→ Text section:
The terrorists in the operation had been handpicked by Siegfried Haag, the lawyer associate of Klaus Croissant. With the imprisonment of the leaders of the Baader-Meinhof Gang, Haag has become the de facto leader of the so-called "second generation of the RAF," which is dedicated almost solely to freeing the first generation's leaders from prison.

Mid-May, Stuttgart

Technicians from the Federal Intelligence Service install two more bugs in two unoccupied Stammheim cells; now seven Baader-Meinhof prison ward cells are bugged.

21 May, Stuttgart

The pretrial hearings of the Baader-Meinhof leaders begins in the newly constructed Stammheim prison courtroom. Utilitarian in nature, the courtroom was constructed on the grounds of Stammheim prison at a cost of DM 15,000,000. The roof is covered with jagged razor wire to prevent helicopter landings and steel nets to prevent any potential airborne bombs from doing damage, the entrance has a sophisticated metal detector.

Otto Schily, Marielouise Becker, Rupert von Plottnitz, and Helmut Riedel are present as defense lawyers, but Baader is still without representation with the expulsion of Croissant, Ströbele and Groenwald. Several state appointed defense lawyers are present as well. Judge Theodor Prinzing is the lead judge of several judges that jointly oversee the trial.

21 December, Vienna - "Carlos the Jackal" takes over an OPEC conference along with members of the Revolutionary Cells and Movement 2 June. Carlos secures 5 million dollars in ranson for Palestinian causes.

 

5 June, Stuttgart

Baader begins the second day of hearings by reminding the court that is still without representation. He also makes the bold claim that the cells are bugged. His suspicions are dismissed out of hand by the skeptical German press; Baader is getting paranoid, they say.

Two years later the existence of the bugs will be admitted by government authorities. They will claim that they only monitored the bugs briefly during the Stockholm Embassy stand-off, and again briefly in 1976. Supposedly the authorities immediately erased all of the tapes; no copies will ever turn up.

→ Excerpted data:
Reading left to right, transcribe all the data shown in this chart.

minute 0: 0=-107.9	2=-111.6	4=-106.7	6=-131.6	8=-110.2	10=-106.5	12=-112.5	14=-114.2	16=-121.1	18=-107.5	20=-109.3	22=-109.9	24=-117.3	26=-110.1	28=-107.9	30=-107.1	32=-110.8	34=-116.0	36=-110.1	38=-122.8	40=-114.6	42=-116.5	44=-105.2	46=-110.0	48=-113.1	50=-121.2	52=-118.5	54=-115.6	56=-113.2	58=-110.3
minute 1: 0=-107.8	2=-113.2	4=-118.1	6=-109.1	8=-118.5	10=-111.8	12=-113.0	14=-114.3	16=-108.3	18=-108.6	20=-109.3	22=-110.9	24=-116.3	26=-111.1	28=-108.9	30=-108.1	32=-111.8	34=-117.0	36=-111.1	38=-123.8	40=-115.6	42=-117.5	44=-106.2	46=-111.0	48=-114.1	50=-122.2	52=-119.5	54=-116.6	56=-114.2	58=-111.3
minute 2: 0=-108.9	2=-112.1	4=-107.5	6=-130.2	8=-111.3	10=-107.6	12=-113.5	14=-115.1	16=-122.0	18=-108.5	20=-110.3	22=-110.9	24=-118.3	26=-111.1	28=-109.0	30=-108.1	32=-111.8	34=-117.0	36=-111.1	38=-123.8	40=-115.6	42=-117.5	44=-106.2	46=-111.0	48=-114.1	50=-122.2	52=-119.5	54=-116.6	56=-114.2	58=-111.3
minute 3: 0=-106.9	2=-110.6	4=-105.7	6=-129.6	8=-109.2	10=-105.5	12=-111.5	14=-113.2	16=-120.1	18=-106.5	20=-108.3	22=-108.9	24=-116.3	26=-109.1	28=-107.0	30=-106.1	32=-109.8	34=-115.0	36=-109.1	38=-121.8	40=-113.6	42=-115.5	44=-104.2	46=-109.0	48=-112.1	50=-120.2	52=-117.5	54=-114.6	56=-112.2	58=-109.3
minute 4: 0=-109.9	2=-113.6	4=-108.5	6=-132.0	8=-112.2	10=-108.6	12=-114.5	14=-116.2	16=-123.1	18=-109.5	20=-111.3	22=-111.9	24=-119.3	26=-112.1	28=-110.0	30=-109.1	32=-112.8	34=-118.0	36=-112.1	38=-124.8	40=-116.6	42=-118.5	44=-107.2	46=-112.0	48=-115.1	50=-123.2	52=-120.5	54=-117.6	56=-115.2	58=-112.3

→ What to do:
1) Answer these from the Baader-Meinhof text:
(a) What did the new Stammheim courtroom cost?
(b) After the mid-May installation, how many Baader-Meinhof prison ward cells are bugged?
(c) How much ransom does Carlos secure for Palestinian causes?
2) Please repeat the Baader-Meinhof text from "The terrorists in" up to and including "leaders from prison.".
3) For each statement, say whether it agrees with the Baader-Meinhof text, and quote the words that decide it.
(a) Razor wire on the courtroom roof is meant to prevent helicopter landings.
(b) The German press accepted Baader's claim that the cells were bugged.
(c) Copies of the tapes turned up later.

→ Answers in order:
1)
(a) DM 15,000,000
(b) Seven
(c) 5 million dollars

2)
The terrorists in the operation had been handpicked by Siegfried Haag, the lawyer associate of Klaus Croissant. With the imprisonment of the leaders of the Baader-Meinhof Gang, Haag has become the de facto leader of the so-called "second generation of the RAF," which is dedicated almost solely to freeing the first generation's leaders from prison.

3)
(a) Yes: "The roof is covered with jagged razor wire to prevent helicopter landings"
(b) No: "His suspicions are dismissed out of hand by the skeptical German press"
(c) No: "no copies will ever turn up"